Presumably no one knew where Snow-Drop had gone on the night of her vanishment, and perhaps ultimately nobody cared. The seven dwarfs had not liked her and would probably find it challenging to locate and train up another beautiful lost child as their helpmeet and victim.
Cristena felt no compunction. She had had to protect herself. She settled down and completed her novel, then put it into the machine to be typed. By the time her husband returned to the house, the book would be in the hands of her publishers, and she could present him with the advance, which would humiliate him.
• • •
He came home some weeks early, when the snow was still down across the landscape. Calling her from the airport, he told her that he was bringing two of his business associates, and in the background she heard their hearty, stupid and inebriated voices.
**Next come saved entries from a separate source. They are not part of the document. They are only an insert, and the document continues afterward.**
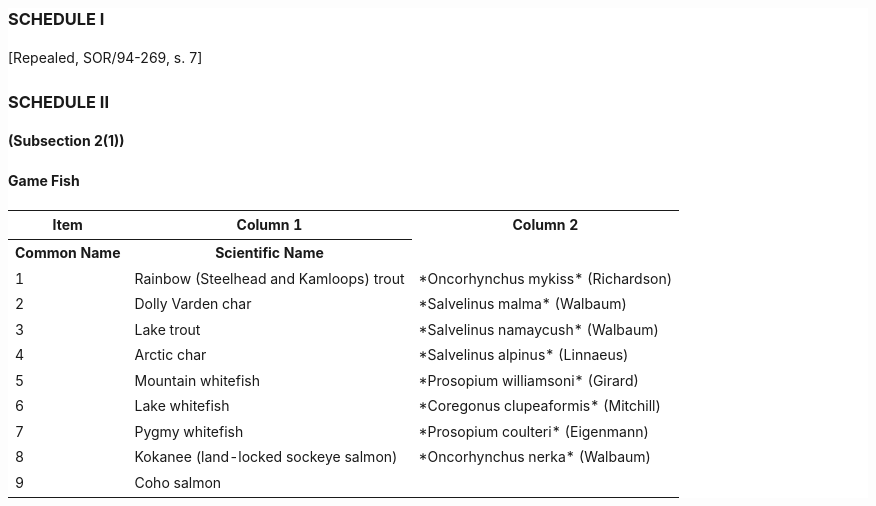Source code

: 



### **SCHEDULE I** 
[Repealed, SOR/94-269, s. 7]




### **SCHEDULE II** 
**(Subsection 2(1))**
<table>
<h4>Game Fish</h4>
<tr>
<th>Item</th>
<th>Column 1</th>
<th>Column 2</th>
</tr>
<tr>
<th>Common Name</th>
<th>Scientific Name</th>
</tr>
<tr>
<td>1</td>
<td>Rainbow (Steelhead and Kamloops) trout</td>
<td>*Oncorhynchus mykiss* (Richardson)</td>
</tr>
<tr>
<td>2</td>
<td>Dolly Varden char</td>
<td>*Salvelinus malma* (Walbaum)</td>
</tr>
<tr>
<td>3</td>
<td>Lake trout</td>
<td>*Salvelinus namaycush* (Walbaum)</td>
</tr>
<tr>
<td>4</td>
<td>Arctic char</td>
<td>*Salvelinus alpinus* (Linnaeus)</td>
</tr>
<tr>
<td>5</td>
<td>Mountain whitefish</td>
<td>*Prosopium williamsoni* (Girard)</td>
</tr>
<tr>
<td>6</td>
<td>Lake whitefish</td>
<td>*Coregonus clupeaformis* (Mitchill)</td>
</tr>
<tr>
<td>7</td>
<td>Pygmy whitefish</td>
<td>*Prosopium coulteri* (Eigenmann)</td>
</tr>
<tr>
<td>8</td>
<td>Kokanee (land-locked sockeye salmon)</td>
<td>*Oncorhynchus nerka* (Walbaum)</td>
</tr>
<tr>
<td>9</td>
<td>Coho salmon</td>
Cristena was not pleased, but she made believe she did not mind, sure he would bring the men to upset her and she could ruin his trick by seeming unconcerned.
She went about the house
behind the automatic dusters. For months she had thought of it mostly as hers. She did not suppose he would like the new color scheme, and he was capable of having it changed. Cristena braced herself to be merry and careless.
The men arrived in the afternoon and came swaggering up to the house. Her husband was in the lead. He had put on yet more weight, and she had never seen him look so ugly, as if he had done it on purpose.
For an hour or so the male colleagues sprawled in the living room, eating things the kitchen prepared, and drinking beer. Cristena’s husband had greeted her with affectionate uninterest, and now largely ignored her, but neither did he remark adversely on the redecoration. Indeed, he abruptly praised it. “The house is looking good. But wait until you see what I’ve brought for the garden.” And somehow he made it obvious he had deliberately not brought a present for Cristena, who did not deserve one, but for the house.
They went outside, into the freezing twilit day.
With the help of the house porter, Cristena’s husband trundled a large lamp-like structure into the garden, and set it up among the birch trees. He threw a switch and the lamp began softly to hum. From its bowl a yellow light streamed out and bathed the slope. It became warm. Strange scents shot from the ground, the trees. They were the smells of spring.
“The snow will be gone in minutes,” said Cristena’s husband. “The plants start coming up in half an hour. You can have a spring and summer garden in the middle of winter. Expensive, I’ll admit, this sun-lamp, but wait till you see.”
They waited, and they saw. And presently, after they had been splashed with snow and mud from the broiling, roiling earth, they retreated into the living room again, and looked on from there.
The garden was in flux, in tumult. Snow rushed in avalanches from the trees and along the ground. A kind of seismic activity thrust up huge tumuli, which seemed to boil. And on these peculiar black mounds, the porcelain flowers of spring bubbled through.